Extracted information Block Start

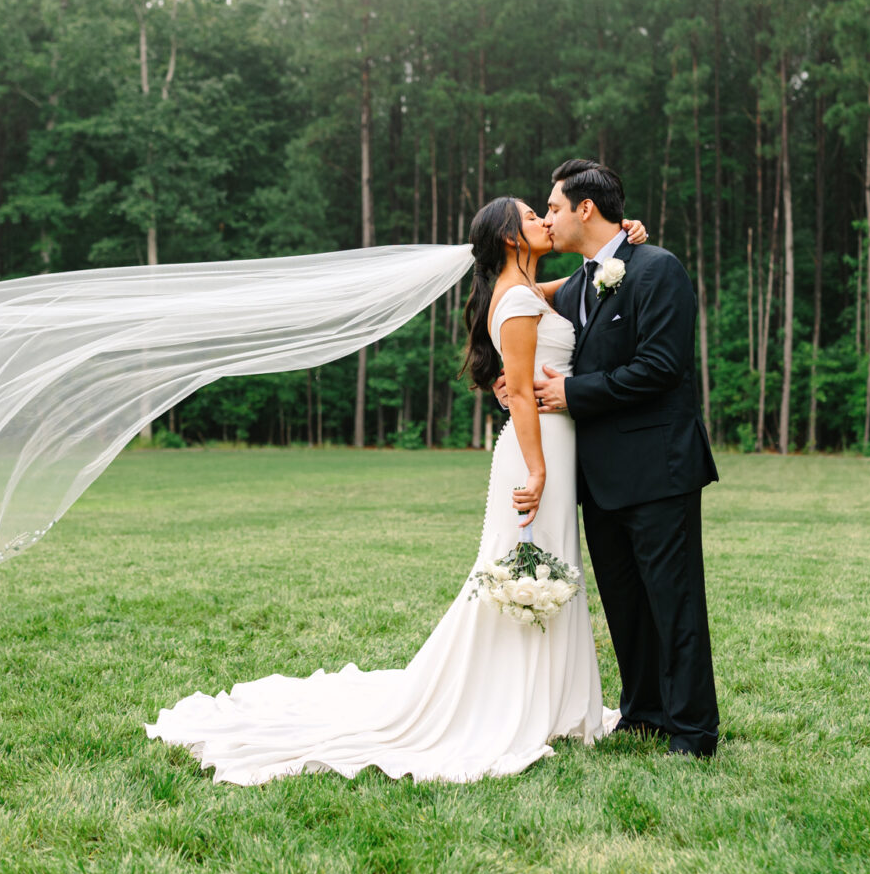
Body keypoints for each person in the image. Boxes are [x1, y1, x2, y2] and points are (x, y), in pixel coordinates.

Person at [143, 201, 651, 784]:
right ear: (512, 238)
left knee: (546, 565)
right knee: (524, 568)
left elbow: (588, 278)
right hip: (536, 453)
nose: (544, 218)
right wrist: (536, 471)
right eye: (533, 214)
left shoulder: (528, 291)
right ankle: (518, 705)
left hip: (554, 447)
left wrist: (625, 241)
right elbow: (516, 394)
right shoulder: (514, 300)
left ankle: (553, 702)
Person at [496, 159, 720, 757]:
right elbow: (520, 304)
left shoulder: (658, 269)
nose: (549, 216)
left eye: (555, 207)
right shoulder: (577, 285)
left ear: (585, 209)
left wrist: (572, 393)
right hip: (599, 480)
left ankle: (693, 731)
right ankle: (644, 711)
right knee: (625, 603)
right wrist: (509, 372)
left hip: (658, 469)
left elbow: (661, 367)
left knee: (674, 603)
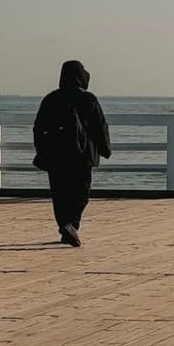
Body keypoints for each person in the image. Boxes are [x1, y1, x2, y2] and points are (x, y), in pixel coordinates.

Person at [32, 60, 111, 247]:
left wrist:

Extracted information Block End

Could you transcribe the records above exactly, leaving every picture out?

Body keypoints for each person in the image. Boxes are [x1, y1, x2, y2] and points are (x, y), in pixel coordinates.

Person at [143, 201, 651, 784]:
right ear: (512, 238)
left knee: (546, 565)
right knee: (524, 568)
left elbow: (588, 278)
right hip: (536, 453)
nose: (544, 218)
right wrist: (536, 471)
right eye: (533, 214)
left shoulder: (528, 291)
right ankle: (518, 705)
left hip: (554, 447)
left wrist: (625, 241)
right elbow: (516, 394)
right shoulder: (514, 300)
left ankle: (553, 702)
Person at [496, 159, 720, 757]:
right elbow: (520, 304)
left shoulder: (658, 269)
nose: (549, 216)
left eye: (555, 207)
right shoulder: (577, 285)
left ear: (585, 209)
left wrist: (572, 393)
right hip: (599, 480)
left ankle: (693, 731)
right ankle: (644, 711)
right knee: (625, 603)
right wrist: (509, 372)
left hip: (658, 469)
left elbow: (661, 367)
left knee: (674, 603)
Body keypoints for each person in the image. Boxes are [x1, y1, x2, y2] and points are (x, y), in pixel coordinates.

Person at [32, 60, 111, 247]:
left wrist:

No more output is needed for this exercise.